Lessons learned and trade-offs

Cost: My bill dropped from ~$200/week to ~$60. The bulk of queries (about 70%) are handled by the rule engine or local model. Only 10% hit the cloud API. (The remaining 20% are misclassifications that still cost money, but that’s tolerable.)

Latency: Rule-based answers are 5ms. Local model is 300–500ms. Cloud is 1–3s. The user rarely notices the slow path because most queries are fast.

Accuracy: The local model (Phi-3-mini) is surprisingly good for simple support tasks, but it occasionally gives wrong info (e.g., “Yes we accept Bitcoin” when we don’t). To mitigate, I added a confidence heuristic based on answer length and hedging words. It’s not perfect, but it reduces errors from ~10% to ~3%.

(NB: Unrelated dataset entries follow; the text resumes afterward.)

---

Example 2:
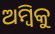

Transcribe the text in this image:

ଅମ୍ବିକୁ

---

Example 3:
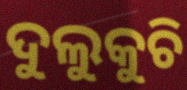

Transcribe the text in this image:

ଦୁଲୁକୁଚି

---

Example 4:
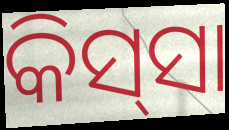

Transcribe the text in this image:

କିସ୍‍ସା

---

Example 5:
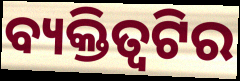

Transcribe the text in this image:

ବ୍ୟକ୍ତିତ୍ୱଟିରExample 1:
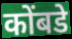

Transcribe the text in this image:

कोंबडे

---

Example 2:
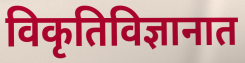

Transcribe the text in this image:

विकृतिविज्ञानात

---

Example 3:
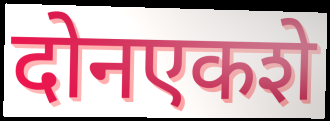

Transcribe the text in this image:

दोनएकशे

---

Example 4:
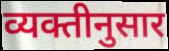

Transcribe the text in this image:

व्यक्तीनुसार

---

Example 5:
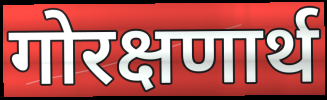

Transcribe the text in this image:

गोरक्षणार्थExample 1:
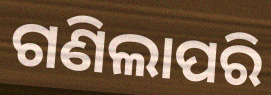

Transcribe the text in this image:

ଗଣିଲାପରି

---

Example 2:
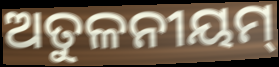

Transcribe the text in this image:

ଅତୁଳନୀୟମ୍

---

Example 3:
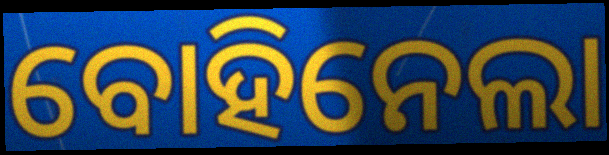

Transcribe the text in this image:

ବୋହିନେଲା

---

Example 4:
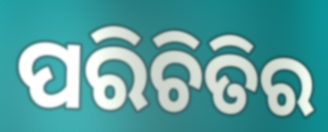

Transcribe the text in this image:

ପରିଚିତିର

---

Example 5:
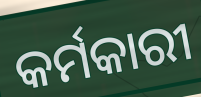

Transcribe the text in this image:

କର୍ମକାରୀ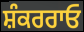
ਸ਼ੰਕਰਰਾਓ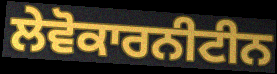
ਲੇਵੋਕਾਰਨੀਟੀਨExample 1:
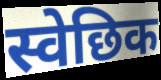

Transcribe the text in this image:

स्वेछिक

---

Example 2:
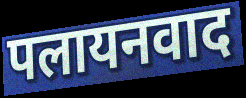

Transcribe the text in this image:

पलायनवाद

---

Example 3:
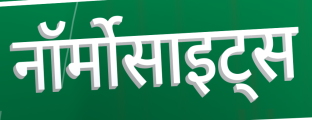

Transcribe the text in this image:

नॉर्मोसाइट्स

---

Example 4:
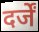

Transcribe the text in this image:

दर्जें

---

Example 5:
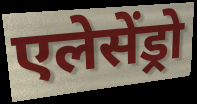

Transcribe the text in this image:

एलेसेंड्रो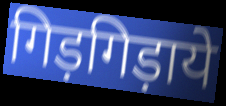
गिड़गिड़ायेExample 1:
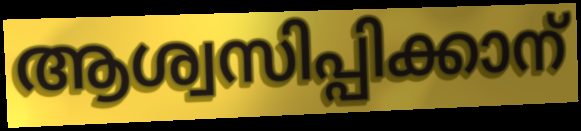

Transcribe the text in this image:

ആശ്വസിപ്പിക്കാന്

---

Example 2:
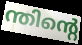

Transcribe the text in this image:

ന്തിന്റെ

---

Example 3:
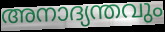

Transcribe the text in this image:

അനാദ്യന്തവും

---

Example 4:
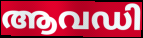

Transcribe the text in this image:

ആവഡി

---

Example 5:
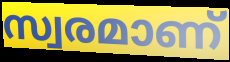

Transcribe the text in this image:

സ്വരമാണ്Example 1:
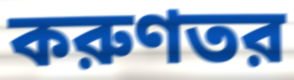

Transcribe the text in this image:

করুণতর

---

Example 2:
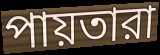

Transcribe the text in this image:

পায়তারা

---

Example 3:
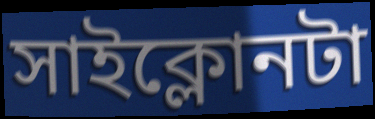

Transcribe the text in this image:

সাইক্লোনটা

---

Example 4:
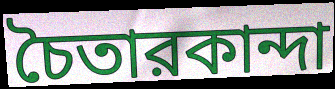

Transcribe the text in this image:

চৈতারকান্দা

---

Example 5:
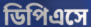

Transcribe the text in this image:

ডিপিএসে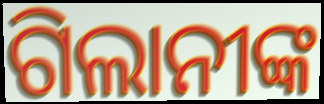
ଗିଲାନୀଙ୍କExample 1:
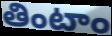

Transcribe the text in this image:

తింటాం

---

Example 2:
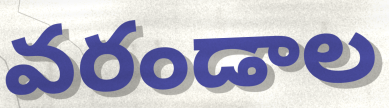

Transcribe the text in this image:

వరండాల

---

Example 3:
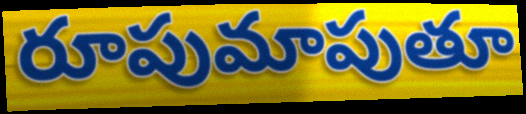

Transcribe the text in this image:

రూపుమాపుతూ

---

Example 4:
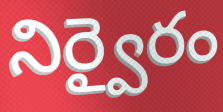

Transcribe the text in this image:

నిర్వైరం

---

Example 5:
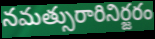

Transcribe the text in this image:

నమత్సురారినిర్జరం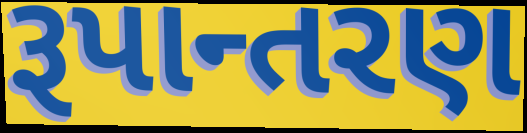
રૂપાન્તરણ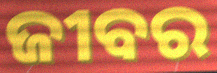
ଜୀବରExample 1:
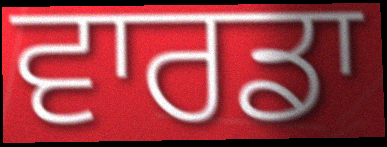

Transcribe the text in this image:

ਵਾਰਡਾ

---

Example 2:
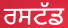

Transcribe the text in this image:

ਰਸਟੱਡ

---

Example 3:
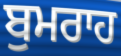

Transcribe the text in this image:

ਬੁਮਰਾਹ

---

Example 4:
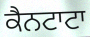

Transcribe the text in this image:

ਕੈਨਟਾਟਾ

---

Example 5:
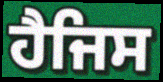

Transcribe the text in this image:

ਹੈਜਿਸ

Maintenance: The rule set grows over time, but it’s a flat file – easy to edit. The local model needs periodic updates if the business changes (e.g., new products). The cloud model stays the same.

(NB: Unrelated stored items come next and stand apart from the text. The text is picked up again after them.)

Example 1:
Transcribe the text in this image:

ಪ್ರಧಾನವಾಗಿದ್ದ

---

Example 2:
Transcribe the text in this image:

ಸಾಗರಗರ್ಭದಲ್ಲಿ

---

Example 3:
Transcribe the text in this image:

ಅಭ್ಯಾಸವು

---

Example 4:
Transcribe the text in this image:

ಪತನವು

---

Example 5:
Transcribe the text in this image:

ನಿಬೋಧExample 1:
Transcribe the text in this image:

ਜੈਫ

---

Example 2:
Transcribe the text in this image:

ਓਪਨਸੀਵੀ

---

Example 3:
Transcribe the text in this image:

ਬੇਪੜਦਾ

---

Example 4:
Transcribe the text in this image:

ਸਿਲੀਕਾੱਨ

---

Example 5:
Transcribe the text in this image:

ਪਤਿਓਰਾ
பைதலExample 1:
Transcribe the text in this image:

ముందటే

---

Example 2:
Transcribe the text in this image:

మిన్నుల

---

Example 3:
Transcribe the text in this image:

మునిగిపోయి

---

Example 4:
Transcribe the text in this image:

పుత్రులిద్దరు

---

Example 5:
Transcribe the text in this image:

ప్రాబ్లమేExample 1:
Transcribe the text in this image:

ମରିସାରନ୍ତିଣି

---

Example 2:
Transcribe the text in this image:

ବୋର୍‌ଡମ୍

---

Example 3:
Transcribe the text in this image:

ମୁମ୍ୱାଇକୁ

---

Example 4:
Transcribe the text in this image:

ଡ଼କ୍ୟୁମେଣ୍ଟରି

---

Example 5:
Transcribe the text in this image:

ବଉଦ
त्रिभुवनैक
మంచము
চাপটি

What I’d do differently next time

Better logging: I wish I had instrumented each path from day one. Now I have to retrofit metrics to see which intents are misrouted.
A/B test the cutoff: My confidence threshold of 0.7 was a guess. I should run a randomized trial to find the optimal balance between cost and accuracy.
Use a dedicated classification model instead of a crude confidence heuristic. A tiny BERT classifier (e.g., distilbert-base-uncased fine-tuned on my intents) would be more reliable and still cheap to run.

When NOT to use this approach

If your queries require deep reasoning or multi-step logic, a local model will fail. Don’t bother.
If your traffic is very low (<100 queries/day), the cost of building the hybrid system might not be worth it. Just use the cloud API.
If latency isn’t a concern (e.g., batch processing overnight), then simplicity wins. Stick with one model.

Final thoughts

I’m not a machine learning engineer – I’m a regular backend dev who needed to pay the bills. This approach let me keep the quality of a top-tier LLM while making it affordable. It’s not revolutionary; it’s just good engineering: use the right tool for the job.

One more thing – I ended up hosting my local model on a small rented GPU instance (like a $40/month box). You could also use an edge device or even a laptop, depending on traffic. The key is to keep the fallback path as thin as possible.

So, what’s your setup? Are you going all-in on cloud APIs, or have you found a clever hybrid that keeps costs down? I’d love to hear about your routing strategy.

Top comments (1)

CapeStart • Jun 9

Many companies are overpaying for intelligence they don't need while underinvesting in orchestration, caching, and retrieval quality.